How do I ensure 'stop' word are not picked up in my searches


(william crawley) #1

HI All,

I have created the following index:

    put newsindex
{
  "settings" : {
    "number_of_shards":3,
    "number_of_replicas":2,
    "analysis": {
 "filter": {
     "my_stop": {
         "type":      "stop",
        "stopwords":  "_english_"
     }
 }
        }
  },
  "mappings" : {
    "news": {
      "properties": {
        "newsid": {
          "type": "integer"
        },
        "newstype": {
          "type": "text"
        },
        "bodytext": {
          "type": "text"
        },
        "caption": {
          "type": "text"
        },
        "headline": {
          "type": "text"
        },
        "approved": {
          "type": "text"
    },
"author": {
  "type": "text"
},
"contact": {
  "type": "text"
},
"datecreated": {
  "type": "date",
  "format": "date_time"
},
"datesubmitted": {
  "type": "date",
  "format": "date_time"
},
"lastmodifieddate": {
  "type": "date",
  "format": "date_time"
}
  }
}
  }
}

Now when I perform a query, if I just use stop words such as

'is', 'it', 'the'

on their own in the search nothing is returned as expected. However, if I use a stop word with a non-stop word, then anything with the stop word will be returned along with those that have my non-stop word. so if I query against 'is finished' I have returned anything with 'is finished', 'finished' and 'is'. How do I stop those documents with just 'is' in them from being returned.


(David Pilato) #2

Could you provide a full recreation script as described in

It will help to better understand what you are doing.
Please, try to keep the example as simple as possible.


(william crawley) #3

I've amended my question to show how the index has been created.
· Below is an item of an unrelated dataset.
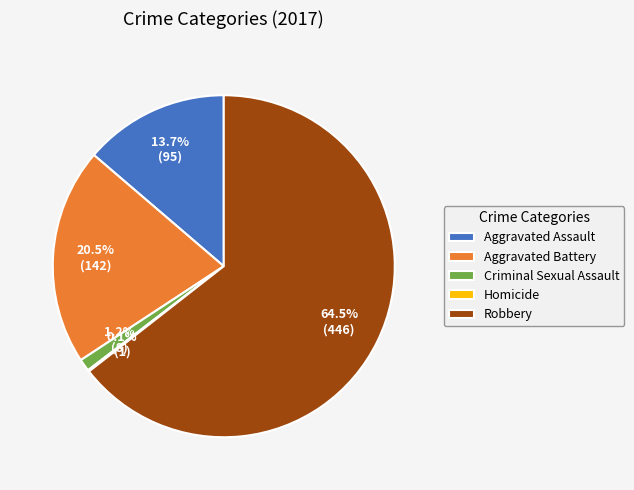

True or false: Robbery accounts for 72% of the total.

False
Using Kibana it's infact worse than I thought. In my app I am building up a wildcard search, but for a simple test in Kibana I did the following and thousands of hits were returned when I expected zero.

get newsindex/_search
{
  "query": { "query": {
    "bodytext": "and"
  } }
}

(David Pilato) #4

Could you try with GET and not get?

A full example would help


(william crawley) #5

HI dadoonet.

I tried with GET and it made no difference. I have also placed this up on stackoverflow. I've tried to introduce search analyzers with some strange results trying to get to the root of this problem
question in stackoverflow


(Adrien Grand) #6

The bodytext field does not specify an analyzer, so it is using the default analyzer which does not have stop words. You need to set an analyzer that removes stop words on the bodytext field.


(william crawley) #7

HI jpountz. can you please take a look at my link to stackoverflow my question there is more comprehensive. I have assigned the analyzer to the mapping of the property. When I do that I have even fewer documents returned than expected.


(system) closed #8

This topic was automatically closed 28 days after the last reply. New replies are no longer allowed.